540 gm (19.05 oz) bread flour
86 gm (3.03 oz) caster/granulated sugar
2 tsp salt
1 1/2 tbsp full cream milk power
11 gm (slightly more than 3 1/2 tsp) instant dried yeast
86 gm (3.03 oz) whisked egg
59 gm (2.1 oz) whipping cream
54 gm (1.9 oz) milk
184 gm (6.5 oz) tang zhong (see below)
49 gm (3 1/2 tbsp) unsalted butter, melted
- Add all ingredients (except butter) into a breadmaker, first the wet ingredients (milk, cream, egg, tangzhong), then followed by the dry ingredients (salt, sugar, milk powder, bread flour, yeast). (Note: I used to make a small well in the bread flour, then add the yeast into it.) Select the “dough” mode (refer to the menu of your breadmaker to select the kneading dough programme). When all ingredients come together, pour in the melted butter, continue kneading until the dough is smooth and elastic. The time of kneading in the breadmaker is about 30 minutes. Then let the dough complete the 1st round of proofing, about 40 minutes, best temperature for proofing is 28C, humidity 75%, until double in size.
- [If you don’t have a breadmaker, that’s fine. Just dump all ingredients except the butter into a mixer with a paddle attachment. Add in the butter once the ingredients come together. Mix till your dough moves away from the sides of the bowl, clinging to the paddle. Or else, knead the dough till it is smooth, elastic, and not sticky.]
- Transfer the dough to a clean floured surface. Deflate and divide into 6 equal portions. Cover with cling wrap, let rest for 15 minutes at room temperature.
- Roll out each portion of the dough with a rolling pin into an oval shape. Fold 1/3 from top edge to the middle and press. Then fold 1/3 from bottom to the middle and press. Turn seal downward. Roll flat and stretch to about 30cm in length. With seal upward, roll into a cylinder. With seal facing down, place in the loaf tins to have the 2nd round of proofing until double in size. The best temperature for 2nd round proofing is 38C, humidity 85%.
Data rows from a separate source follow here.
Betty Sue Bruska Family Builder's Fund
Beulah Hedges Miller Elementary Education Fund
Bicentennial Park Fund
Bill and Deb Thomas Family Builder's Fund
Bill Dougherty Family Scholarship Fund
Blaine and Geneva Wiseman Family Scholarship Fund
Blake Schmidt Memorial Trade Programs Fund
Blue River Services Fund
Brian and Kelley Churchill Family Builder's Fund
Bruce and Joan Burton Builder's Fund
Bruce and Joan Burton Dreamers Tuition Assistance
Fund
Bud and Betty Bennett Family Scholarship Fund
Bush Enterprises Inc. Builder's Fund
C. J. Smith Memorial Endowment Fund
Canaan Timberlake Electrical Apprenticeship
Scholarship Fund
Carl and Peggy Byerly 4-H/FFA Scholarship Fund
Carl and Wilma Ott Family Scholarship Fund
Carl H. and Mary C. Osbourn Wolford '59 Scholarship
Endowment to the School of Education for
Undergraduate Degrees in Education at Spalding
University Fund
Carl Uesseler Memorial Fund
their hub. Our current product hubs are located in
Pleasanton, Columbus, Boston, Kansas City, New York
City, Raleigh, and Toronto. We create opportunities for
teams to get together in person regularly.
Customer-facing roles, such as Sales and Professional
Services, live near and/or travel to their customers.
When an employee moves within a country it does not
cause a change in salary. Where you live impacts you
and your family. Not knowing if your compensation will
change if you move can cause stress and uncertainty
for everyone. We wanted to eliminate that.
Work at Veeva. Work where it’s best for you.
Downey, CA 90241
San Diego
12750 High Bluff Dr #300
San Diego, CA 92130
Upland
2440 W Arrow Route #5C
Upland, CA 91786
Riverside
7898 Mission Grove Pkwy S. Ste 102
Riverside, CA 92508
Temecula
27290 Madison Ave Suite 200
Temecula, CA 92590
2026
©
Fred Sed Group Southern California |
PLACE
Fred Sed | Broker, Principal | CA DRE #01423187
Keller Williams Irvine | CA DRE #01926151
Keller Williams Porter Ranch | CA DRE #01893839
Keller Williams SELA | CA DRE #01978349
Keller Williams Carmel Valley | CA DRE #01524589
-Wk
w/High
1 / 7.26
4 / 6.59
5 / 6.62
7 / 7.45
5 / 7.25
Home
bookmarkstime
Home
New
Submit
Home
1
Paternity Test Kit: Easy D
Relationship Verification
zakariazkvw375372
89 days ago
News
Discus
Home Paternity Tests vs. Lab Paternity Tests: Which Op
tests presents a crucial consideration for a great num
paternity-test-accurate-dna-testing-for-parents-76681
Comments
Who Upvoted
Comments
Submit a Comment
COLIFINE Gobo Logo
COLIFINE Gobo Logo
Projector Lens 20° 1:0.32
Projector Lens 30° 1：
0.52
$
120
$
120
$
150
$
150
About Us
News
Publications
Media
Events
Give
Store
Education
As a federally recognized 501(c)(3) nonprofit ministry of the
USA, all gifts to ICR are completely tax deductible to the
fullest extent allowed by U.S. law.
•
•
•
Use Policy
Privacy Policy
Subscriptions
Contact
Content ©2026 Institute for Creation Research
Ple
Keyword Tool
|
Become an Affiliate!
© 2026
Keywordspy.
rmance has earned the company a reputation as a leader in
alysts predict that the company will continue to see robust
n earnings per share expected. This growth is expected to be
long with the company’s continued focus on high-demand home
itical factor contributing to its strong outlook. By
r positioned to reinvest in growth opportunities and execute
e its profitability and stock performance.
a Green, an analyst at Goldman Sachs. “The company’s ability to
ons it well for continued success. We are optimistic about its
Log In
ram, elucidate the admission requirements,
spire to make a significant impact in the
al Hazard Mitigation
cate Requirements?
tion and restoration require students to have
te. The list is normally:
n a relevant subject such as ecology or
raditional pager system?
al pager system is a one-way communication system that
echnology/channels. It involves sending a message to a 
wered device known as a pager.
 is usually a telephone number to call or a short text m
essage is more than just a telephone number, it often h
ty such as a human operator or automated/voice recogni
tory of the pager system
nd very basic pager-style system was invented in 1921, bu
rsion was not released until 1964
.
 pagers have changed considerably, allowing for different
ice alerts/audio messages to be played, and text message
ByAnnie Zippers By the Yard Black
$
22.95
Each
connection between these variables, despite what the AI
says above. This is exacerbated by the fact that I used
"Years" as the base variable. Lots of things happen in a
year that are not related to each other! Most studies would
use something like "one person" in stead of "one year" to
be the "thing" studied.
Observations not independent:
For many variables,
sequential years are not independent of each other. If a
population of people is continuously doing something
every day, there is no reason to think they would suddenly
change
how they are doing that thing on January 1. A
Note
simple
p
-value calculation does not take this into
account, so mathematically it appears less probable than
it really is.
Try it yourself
- Brush whisked egg on surface. Bake in a pre-heated 180C (356F) oven for 30 to 35 minutes, until turns brown. Remove from the oven and transfer onto a wire rack. Let cool completely. [If your bread is browning too quickly, let it brown first, then immediately tent the loaf with aluminum foil]
250ml (1 cup) water (could be replaced by milk, or 50/50 water and milk)
- Mix flour in water well without any lumps. Cook over medium-low heat, stirring consistently with a wooden spoon, whisk or spatula to prevent burning and sticking while you cook along the way.
- The mixture becomes thicker and thicker. Once you notice some “lines” appear in the mixture for every stir you make with the spoon. It’s done. You get the tangzhong. Remove from heat.
- Transfer into a clean bowl. Cover with a cling wrap sticking onto the surface of tangzhong to prevent from drying up. Let cool. Chill in fridge for several hours or overnight. Then the tangzhong is ready to be used. (Note: When you are ready to use the tangzhong, just measure out the amount you need and let it rest in room temperature for a while before adding into other ingredients. The tangzhong can be stored up to a few days as long as it doesn’t turn grey. If so, you need to discard and cook some more.)